I've not really looked at the code so I'm not sure if there is some reason why this couldn't work, but this does seem much simpler that tracking resume locations yourself, by letting the Python coroutine stacks hold the state for you implicitly.

kleptog on 10 May 2019

Is anyone currently working on a PR for this? I see that multiple people have begun looking into it. As I'm looking at it now, I don't want to duplicate someone else's effort.

pytrumpeter on 21 Jul 2019

For expedience sake I have moved on. I'm using Puppeteer in a headless Chrome browser to turn HTML into PDF. And, I'm using Mozilla's pdf.js library to analyze PDFs. The heavyweight browser folks have solved all the common problems, and they keep up with the evolving specs... Yes, this means I'm using Typescript/Javascript a lot these days, and, I'm enjoying functional programming far more than I ever expected.

hughsw on 22 Jul 2019

I moved to other tool too precisely by this bug. Any HTML to PDF tool web browser based is far away to have the functionality of WeasyPrint. I'll use again when this bug is solved.

RafaelLinux on 22 Jul 2019

Is anyone currently working on a PR for this? I see that multiple people have begun looking into it. As I'm looking at it now, I don't want to duplicate someone else's effort.

I don't think anyone is working on this right now. If you need help, please ask, I'll be happy to answer!

liZe on 22 Jul 2019

pls fix that problem. the workaround with clear: both is not working for me.
i've a table with a td that's larger than one page.

cymn on 25 Jul 2019

pls fix that problem.

Please, be kind.

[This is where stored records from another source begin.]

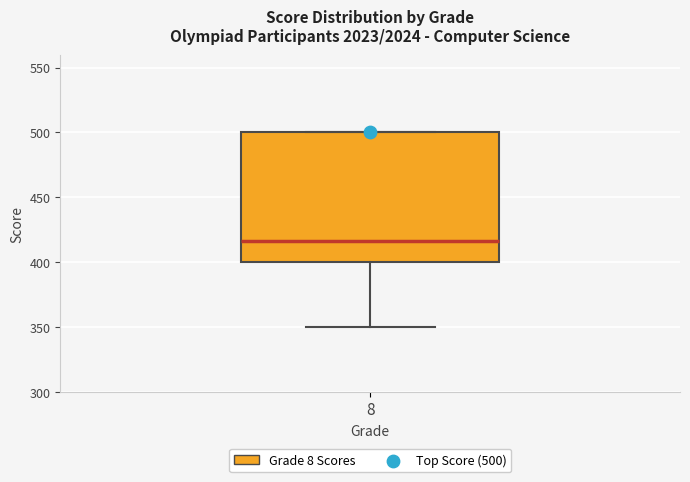

Where is the lower edge of the box at x = 8 on the y-axis? The values are not printed on the chart, so give them approximately, as read against the axis.

400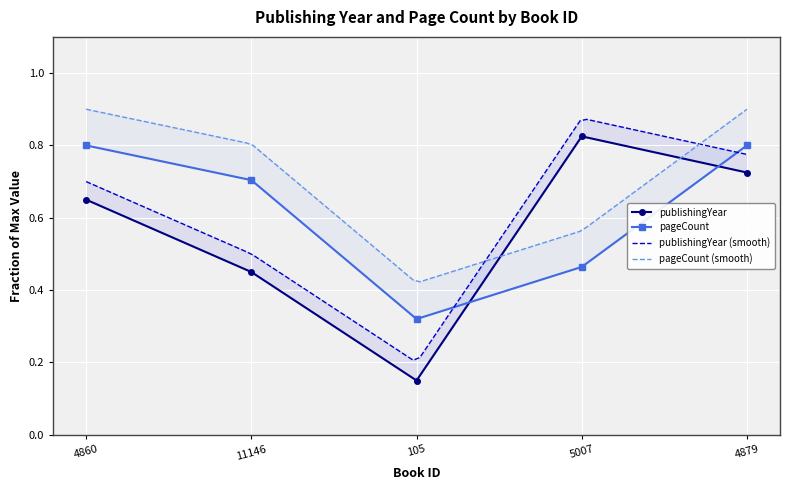

What is the label of the 5th point from the right?

4860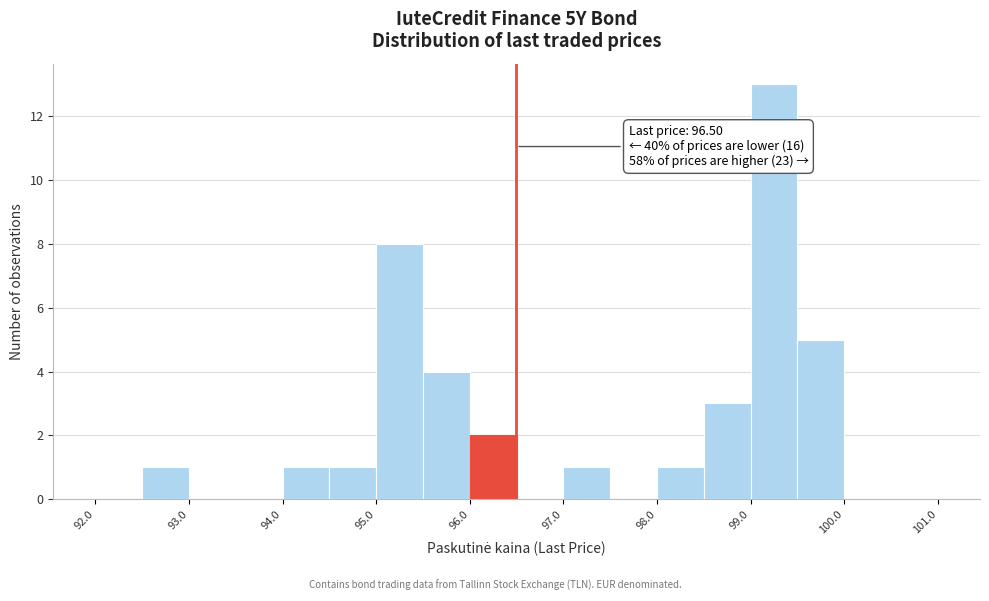

Which range on the x-axis has the tallest bar?

99.0 to 99.5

Everybody would like this issue to be closed, but there's no simple solution.

liZe on 25 Jul 2019

👍6

Any news on this thread, what about the support of tables?

I'm currently using wkHtmlToPdf and also have the issue with tables, the current behavior is cut every where (that is fine for me) but it also allow to cut in the middle of a line of text that makes the lib not usable for me.

Do we have a patch for this lib for my desired behavior?